Community members packed Pohlad Hall at the Minneapolis Central Library in support of women's rights at a forum with Congressman Keith Ellison. Click here to view photos--then be sure to share with friends!
You can also read a brief recap of the forum:
Representative Keith Ellison brought together a group of Minnesotans with the goal to discuss protecting women's health in this age of extremism. Ellison pointed out that extremism isn't just coming from legislators at the state and federal levels but from our Supreme Court. We must remember that all elections matter because those that we elect appoint these judges. And when we don't come out for every single election we end up with a judiciary that holds corporate rights on the same (or higher level) than citizen rights. When this occurs, we all lose.
One of the most talked about points was the lack of women leaders in both the private and public sectors. The United States ranks 90th in the world for the number of women in congress - behind Cuba, Afghanistan and Pakistan. According to former state Senator Tarryl Clark, for the first time in 30 years we moved backwards in women representation at the federal and state level. While women make up slightly more than half of the population, only 16.8% of U.S. Congress are women. An audience member adding that, in Minnesota, only 6 of the top 100 companies are run by women CEOs. Susy Bates of Women Winning commented that women win elections at the same rate as men, women just aren't running at the same rates as men. When women run and are elected, they prioritize and fight for issues important to families - economic, health, child care, education and equality. Sen Clark added that women, regardless of political affiliation, vote more progressively overall than Republican men and even some Democratic men.
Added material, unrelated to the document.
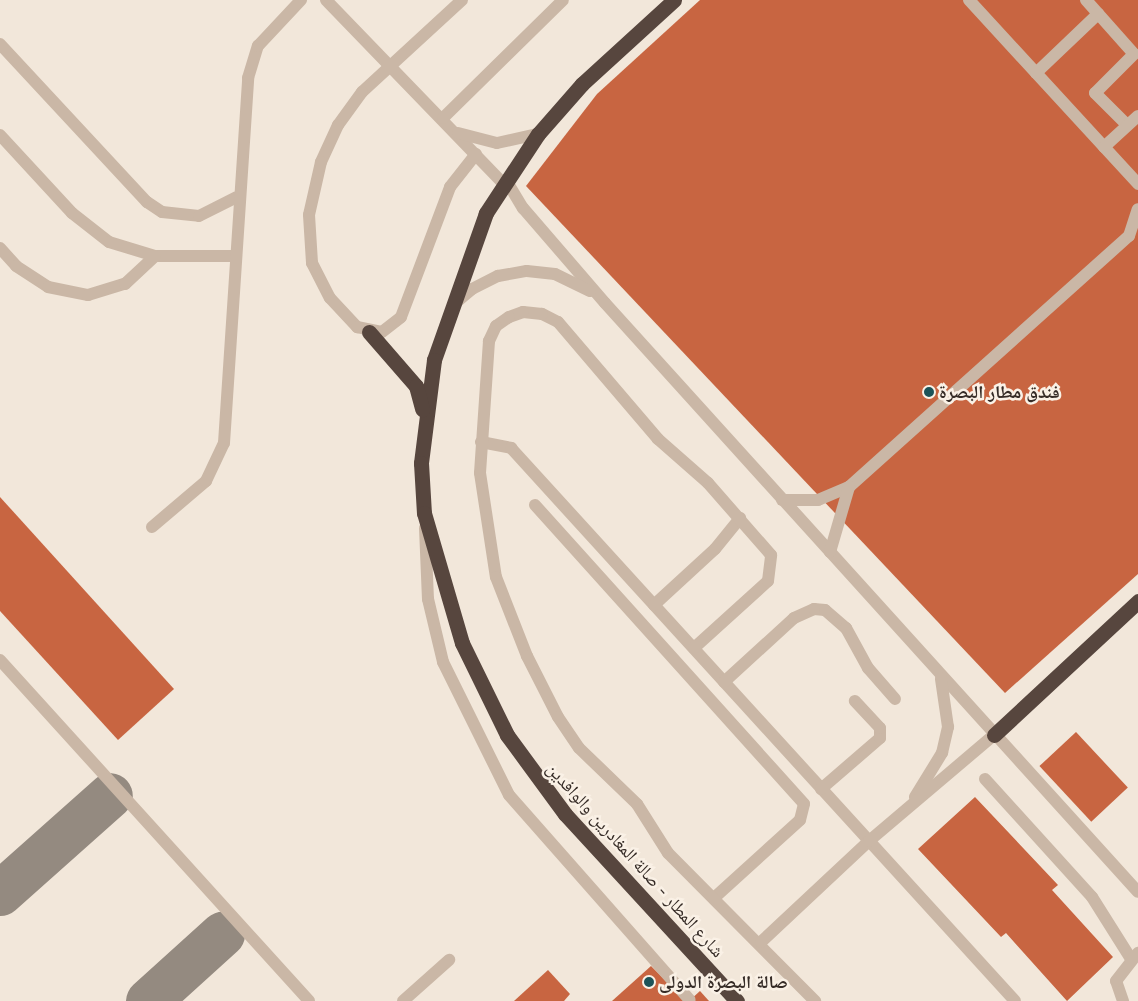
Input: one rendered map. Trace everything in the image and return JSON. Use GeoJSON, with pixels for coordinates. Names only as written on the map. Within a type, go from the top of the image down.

Some of the key headlines in this war on women have come from the battle to defund Planned Parenthood. Tim Stanley of Planned Parenthood of Minnesota, North Dakota and South Dakota reminded us of the gut-wrenching attacks on women's healthcare in America. And that these radicals will go so far as to hold American prosperity hostage solely because they don't like Planned Parenthood's mission. Planned Parenthood provides comprehensive medical care and education that is often out of reach for poor women. They believe that access to health care is fundamental to personal aspirations, self-determination, and fundamental to a just society. Sen. Clark reminded us that prior to the Affordable Care Act, women could be rejected for health insurance solely on the basis of 'having the pre-existing condition' of being a women.
This war on women continued with legislator's moves to cut back family planning, eliminate social security and medicare, redefine rape and demonize public workers (60% are women). In Minnesota, we've seen many bills aimed at either lessoning or eliminating protections women have in the state. According to state Representative Marion Greene, the GOP majority has lost their individuality and voice to a small extreme faction. Stating that when countries or states are in financial crisis women overwhelming suffer more than men. This fact is demonstrated with some of the legislation coming from our state legislature: remove pay equity reporting laws, various attacks on choice, ban funding for abortions, gag rule, voter id, removal of the renters credit, no action taken on early childhood education, cuts in payments to family personal care, and transit cuts (55% of users are women and 60% are going to/from work). She doesn't believe that these attacks are purposely singling out women but agrees that it is a purposeful blindness.
What exactly can we do to make substantive change? Vote, donate (time and money) and get others to vote! In 2010, a large block of voters who turned out for President Obama just stayed home. We need make the connection between the home/personal life and what happens in the political realm. According to Fartun Weli (an immigrant women's healthcare advocate), this is especially important for minority communities. Youth and minorities are least likely to make this personal connection and therefore least likely to vote. According to Representative Ellison, issues like the proposed marriage discrimination amendment in Minnesota and equal rights amendment can be rallying cries for voters - on both sides. We just need to make sure we get out there and turn out the vote more than the other side. And EVERY panelist agreed that we need to door knock, door knock, door knock.